The memory overhead in your scenario (on-target eval) is down to using nix to evaluate nixpkgs. nixpkgs evaluation could maybe be made more efficient, as could nix, but this is hard and I expect that the memory overhead of evaluating nixpkgs is just going to grow (that’s certainly been the general trend for the entire lifetime of the project). Perhaps this could be solved if the big split ever happens, but I don’t really see it within the next 5 years (and I won’t try to predict beyond that). The current governance just doesn’t lend itself to the big, committed decisions we’d need for that to happen (or be decided against for good). For the time being, NixOS’ minimum memory target for your use case is probably about 700MB, but that’s just taking alpine’s number and adding the usual nix eval overhead. I don’t think NixOS is hugely more memory hungry than alpine, but systemd & co probably adds some, so a more realistic target is probably ~1GB.
As for disk space, nixpkgs isn’t based on musl, glibc alone is a big deal, let alone things like systemd. Alpine is designed around being small, it’s difficult to get NixOS to that size without building a custom nix-based distro. I can see a world in which things get better (currently my smallest instance is ~6GB), but I don’t think it’ll quite get to alpine sizing, especially since nixpkgs does not focus on this use case - in fact it is probably antithetical to most users’ use cases.
It’s definitely possible - even today - to build an alpine-sized Linux deployment with nix, but nobody has turned that into a popular distro yet. You can indeed probably get quite a bit smaller, but that’s a highly specific use case and you’ll likely have to forego using distros altogether for that goal.
This isn’t impossible, I’d argue not even very hard, like @aanderse says; mostly time consuming. Even if you want to go fully custom, you can still reuse some nixpkgs packages (notably the kernel build infra), and the musl-based stdenv means that a lot of work is done for you, but you’ll have to know what you’re doing with nix (you seem to), nixpkgs (read the repo), and be able to build a Linux system from scratch. Given that you’re saying you don’t have the experience to just sit down and do that today, but that your understanding of nix seems solid enough, I’d say maybe a half year of learning and toying with this, if your spare time looks anything like mine and you invest all of it?
The difficulty after that is to create a NixOS-style deployment system on top of that baseline yourself, since NixOS’ activation script and modules rely very heavily on systemd and a bunch of other stuff which you’d probably eject from a super-minimal Linux. But it can be done, albeit at the cost of some robustness. The activation script is ultimately not that complex, and maybe it can even be reused to some extent. You’d probably also need significantly smaller parts of it for your use cases (at some point it becomes more reasonable just to go with an A/B update scheme instead of having granular generations, but you would still want a module system).

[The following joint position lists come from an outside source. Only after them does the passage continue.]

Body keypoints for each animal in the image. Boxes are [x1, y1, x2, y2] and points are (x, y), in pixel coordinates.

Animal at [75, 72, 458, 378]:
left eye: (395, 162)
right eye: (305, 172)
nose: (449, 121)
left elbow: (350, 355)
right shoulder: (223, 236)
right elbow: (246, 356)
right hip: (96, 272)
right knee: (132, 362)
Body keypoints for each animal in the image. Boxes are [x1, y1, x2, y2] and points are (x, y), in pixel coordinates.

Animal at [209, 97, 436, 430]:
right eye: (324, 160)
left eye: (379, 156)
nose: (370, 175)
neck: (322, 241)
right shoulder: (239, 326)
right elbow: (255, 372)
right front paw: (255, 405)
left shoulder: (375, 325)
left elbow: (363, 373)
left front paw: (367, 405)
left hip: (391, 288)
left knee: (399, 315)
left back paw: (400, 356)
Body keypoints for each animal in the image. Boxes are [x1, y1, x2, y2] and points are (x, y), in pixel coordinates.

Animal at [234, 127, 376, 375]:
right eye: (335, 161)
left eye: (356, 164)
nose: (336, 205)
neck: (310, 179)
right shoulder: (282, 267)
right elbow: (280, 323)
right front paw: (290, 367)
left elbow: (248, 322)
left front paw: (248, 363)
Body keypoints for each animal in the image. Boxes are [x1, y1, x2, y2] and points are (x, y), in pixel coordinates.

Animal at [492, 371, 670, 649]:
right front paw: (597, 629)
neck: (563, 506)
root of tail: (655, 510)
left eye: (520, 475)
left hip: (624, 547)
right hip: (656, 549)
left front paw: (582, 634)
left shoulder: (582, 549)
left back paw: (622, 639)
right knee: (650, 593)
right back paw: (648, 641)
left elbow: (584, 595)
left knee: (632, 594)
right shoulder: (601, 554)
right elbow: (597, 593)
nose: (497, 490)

If the Liminix project is anything to go by, a full project, all polished and nice, would probably take a competent developer years. But something to toy around with is probably doable in normal hobby time scales.

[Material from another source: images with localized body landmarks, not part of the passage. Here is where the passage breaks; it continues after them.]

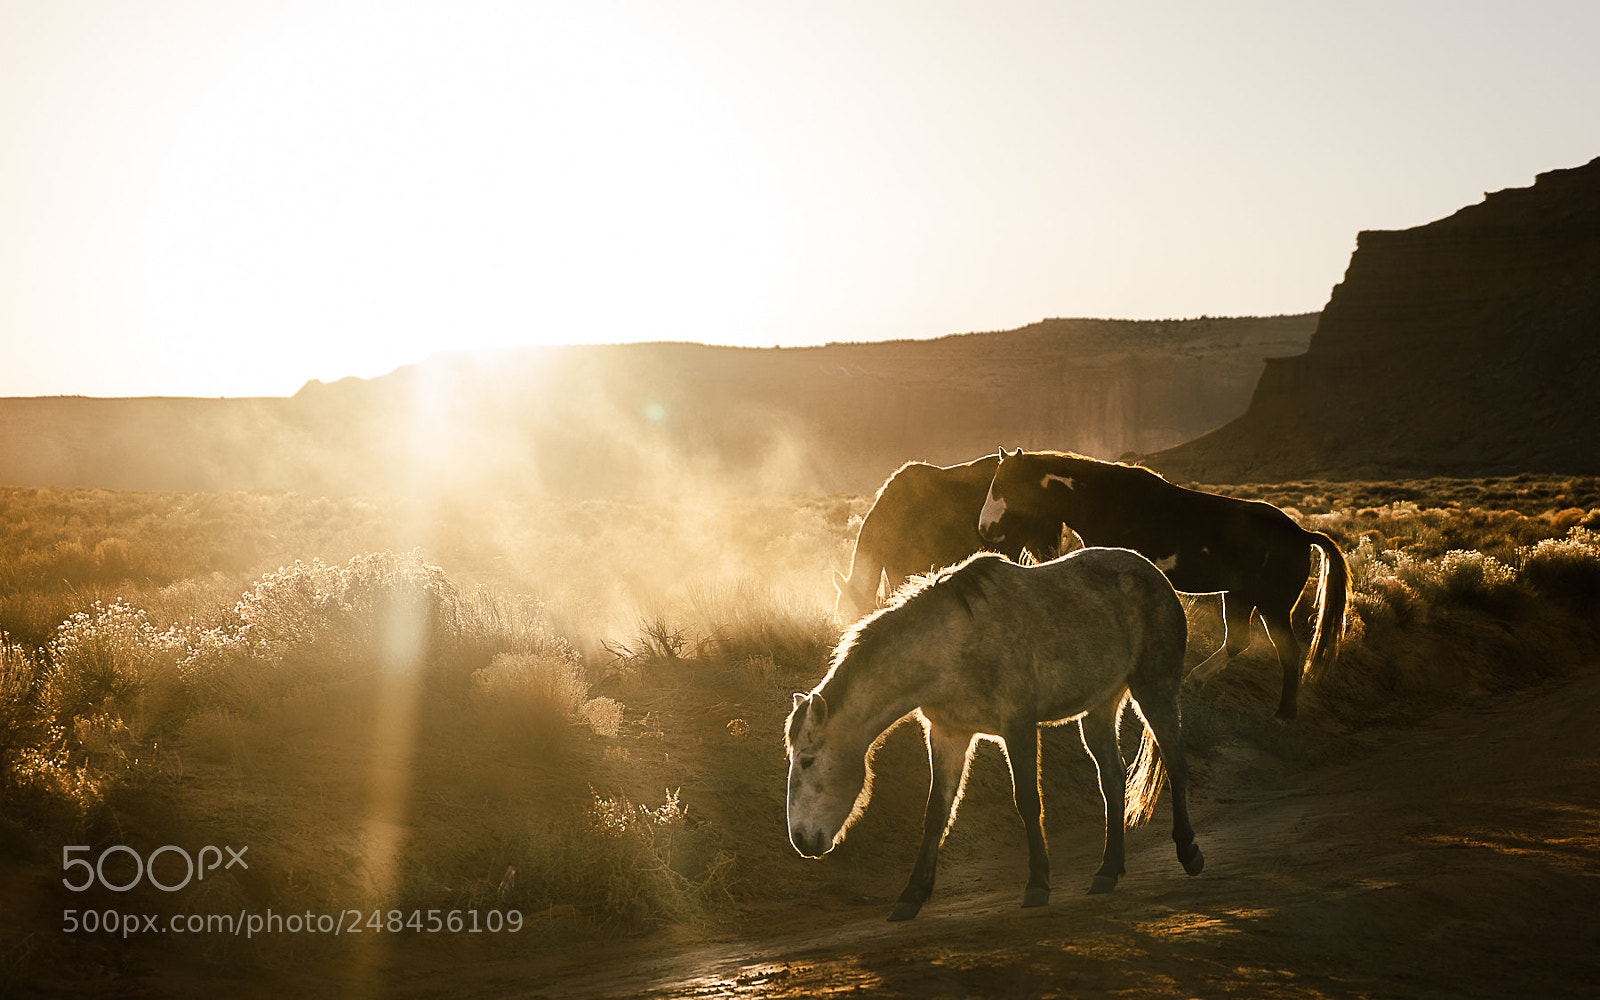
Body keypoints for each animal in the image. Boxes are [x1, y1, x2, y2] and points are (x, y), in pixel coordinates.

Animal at [787, 548, 1204, 922]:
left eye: (807, 760)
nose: (802, 839)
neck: (949, 645)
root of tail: (1156, 577)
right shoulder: (949, 734)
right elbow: (936, 813)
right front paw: (911, 896)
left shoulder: (1017, 727)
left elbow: (1028, 802)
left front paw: (1037, 884)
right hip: (1099, 708)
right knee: (1113, 780)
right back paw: (1107, 871)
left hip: (1154, 689)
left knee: (1175, 762)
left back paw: (1188, 851)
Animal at [978, 449, 1350, 720]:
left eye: (1004, 485)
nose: (985, 529)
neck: (1106, 499)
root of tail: (1302, 534)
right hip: (1239, 596)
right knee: (1237, 641)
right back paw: (1195, 680)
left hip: (1273, 606)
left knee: (1289, 653)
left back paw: (1285, 713)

As an aside, your goal of an “eventually consistent” deployment strategy comes down to writing a very clever activation script (or maybe an activation daemon since it would need to be stateful?), so if you really want to chase that, learning how the activation script works in detail is where you’d start. It’s very counter to how NixOS is supposed to work, though, so you’ll be facing some technical adversity, and keeping up with changes to NixOS’ activation script will be a continuous maintenance effort.
My attempt at giving you the toys you’re asking for out of the way; the pragmatic answer is to make your updates more granular (a time-based heuristic just doesn’t map well to the backing git model, you should be limiting the number of commits, not the time period), and to use some of the optimizations @bme is suggesting.